GIVEN TEXT -
════════════════

Starbucks sales top estimates, buoyed by strength in U.S. and China
Starbucks Corp. posted sales that beat estimates as U.S. and China transactions increased. But that wasn’t enough to satisfy investors following a 15 per cent run-up in the stock price this year.
Shares further slid after Chief Executive Officer Laxman Narasimhan, who took over March 20 from longtime leader Howard Schultz, said the coffee chain is reaffirming its guidance for the full year. Wall Street had been hoping for a boost amid the strong quarterly performance.
Comparable sales rose 11 per cent in the quarter ended April 2, while analysts had projected a 7.3 per cent gain, according to data compiled by Bloomberg. Sales by that measure also surpassed estimates in both key growth markets of the U.S. and China.
The results underscore consumers’ resilience as they continue paying higher menu prices for discretionary items like oatmilk lattes. They also further reinforce that dining out is back: Last week, Chipotle Mexican Grill Inc. and McDonald’s Corp. also posted sales that topped Wall Street expectations.

════════════════

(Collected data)

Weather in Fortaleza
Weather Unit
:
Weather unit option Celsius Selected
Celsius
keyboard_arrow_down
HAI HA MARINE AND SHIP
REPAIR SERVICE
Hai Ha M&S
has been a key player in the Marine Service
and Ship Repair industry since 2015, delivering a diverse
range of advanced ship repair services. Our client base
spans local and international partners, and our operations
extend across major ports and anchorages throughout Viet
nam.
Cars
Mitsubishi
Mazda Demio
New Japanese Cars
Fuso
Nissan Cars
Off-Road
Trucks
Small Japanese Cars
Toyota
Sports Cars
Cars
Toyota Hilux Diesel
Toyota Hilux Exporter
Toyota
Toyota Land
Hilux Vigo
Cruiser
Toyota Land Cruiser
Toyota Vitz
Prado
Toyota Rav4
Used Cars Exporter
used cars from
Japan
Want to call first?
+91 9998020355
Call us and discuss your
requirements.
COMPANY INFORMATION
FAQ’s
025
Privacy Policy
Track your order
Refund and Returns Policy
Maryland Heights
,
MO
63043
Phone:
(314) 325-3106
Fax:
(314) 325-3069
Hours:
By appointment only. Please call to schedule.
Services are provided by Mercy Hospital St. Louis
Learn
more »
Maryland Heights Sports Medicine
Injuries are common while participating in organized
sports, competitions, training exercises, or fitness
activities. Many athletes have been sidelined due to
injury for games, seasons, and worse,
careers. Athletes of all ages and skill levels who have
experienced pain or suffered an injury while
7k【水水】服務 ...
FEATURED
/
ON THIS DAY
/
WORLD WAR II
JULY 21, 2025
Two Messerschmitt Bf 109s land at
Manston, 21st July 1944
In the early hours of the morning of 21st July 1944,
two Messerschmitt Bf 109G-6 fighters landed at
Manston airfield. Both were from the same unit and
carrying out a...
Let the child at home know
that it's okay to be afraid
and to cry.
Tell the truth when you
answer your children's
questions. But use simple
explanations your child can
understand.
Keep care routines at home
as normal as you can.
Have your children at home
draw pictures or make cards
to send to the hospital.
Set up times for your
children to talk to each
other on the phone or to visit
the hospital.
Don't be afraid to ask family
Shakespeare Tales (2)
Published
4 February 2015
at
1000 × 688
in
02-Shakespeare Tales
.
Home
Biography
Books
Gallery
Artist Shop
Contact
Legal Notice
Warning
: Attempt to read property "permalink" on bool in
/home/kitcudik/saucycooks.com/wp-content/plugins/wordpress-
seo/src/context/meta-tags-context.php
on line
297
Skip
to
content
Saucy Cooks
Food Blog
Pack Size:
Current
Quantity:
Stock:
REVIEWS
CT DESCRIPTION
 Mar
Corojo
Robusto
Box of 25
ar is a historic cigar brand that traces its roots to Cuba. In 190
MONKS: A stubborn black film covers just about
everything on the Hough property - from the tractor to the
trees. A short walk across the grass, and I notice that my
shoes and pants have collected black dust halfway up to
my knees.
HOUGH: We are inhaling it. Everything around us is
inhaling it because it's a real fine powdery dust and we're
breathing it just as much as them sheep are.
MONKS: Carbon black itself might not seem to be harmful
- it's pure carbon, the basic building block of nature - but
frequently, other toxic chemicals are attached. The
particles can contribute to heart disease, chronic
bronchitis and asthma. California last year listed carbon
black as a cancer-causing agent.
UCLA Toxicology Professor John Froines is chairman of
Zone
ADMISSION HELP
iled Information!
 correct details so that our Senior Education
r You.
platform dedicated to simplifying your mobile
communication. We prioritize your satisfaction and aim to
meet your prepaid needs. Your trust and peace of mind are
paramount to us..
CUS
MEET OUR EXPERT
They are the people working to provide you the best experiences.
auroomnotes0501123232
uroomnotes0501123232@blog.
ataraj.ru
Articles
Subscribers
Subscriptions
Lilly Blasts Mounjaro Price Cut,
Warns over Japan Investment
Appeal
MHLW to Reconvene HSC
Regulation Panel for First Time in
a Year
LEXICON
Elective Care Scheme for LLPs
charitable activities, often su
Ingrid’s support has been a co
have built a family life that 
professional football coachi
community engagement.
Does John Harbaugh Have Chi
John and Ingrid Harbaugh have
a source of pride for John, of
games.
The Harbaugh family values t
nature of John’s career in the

════════════════

QUESTIONS TO ANSWER -
#1 Can you copy the Starbucks sales article word for word, beginning at the words "Starbucks sales top" and stopping after "U.S. and China."?
#2 How would the Starbucks sales article go on from its final sentence? Write the next part.

RESPONSES PER TASK -
#1
Starbucks sales top estimates, buoyed by strength in U.S. and China
Starbucks Corp. posted sales that beat estimates as U.S. and China transactions increased. But that wasn’t enough to satisfy investors following a 15 per cent run-up in the stock price this year.
Shares further slid after Chief Executive Officer Laxman Narasimhan, who took over March 20 from longtime leader Howard Schultz, said the coffee chain is reaffirming its guidance for the full year. Wall Street had been hoping for a boost amid the strong quarterly performance.
Comparable sales rose 11 per cent in the quarter ended April 2, while analysts had projected a 7.3 per cent gain, according to data compiled by Bloomberg. Sales by that measure also surpassed estimates in both key growth markets of the U.S. and China.

#2
Starbucks said transactions grew 6 per cent in the U.S. and also rose in China. Traffic in U.S., company-operated stores also surpassed pre-pandemic levels in the quarter during the busiest parts of the day, executives said.
The shares slumped 5.2 per cent at 5:45 p.m. in late trading in New York. Their year-to-date gain is more than double that of the S&P 500 Index.
Operating margin was 14.3 per cent, surpassing the average estimate from analysts. In North America, profitability was helped by higher prices and the lapping of pandemic-related pay a year earlier, among other factors.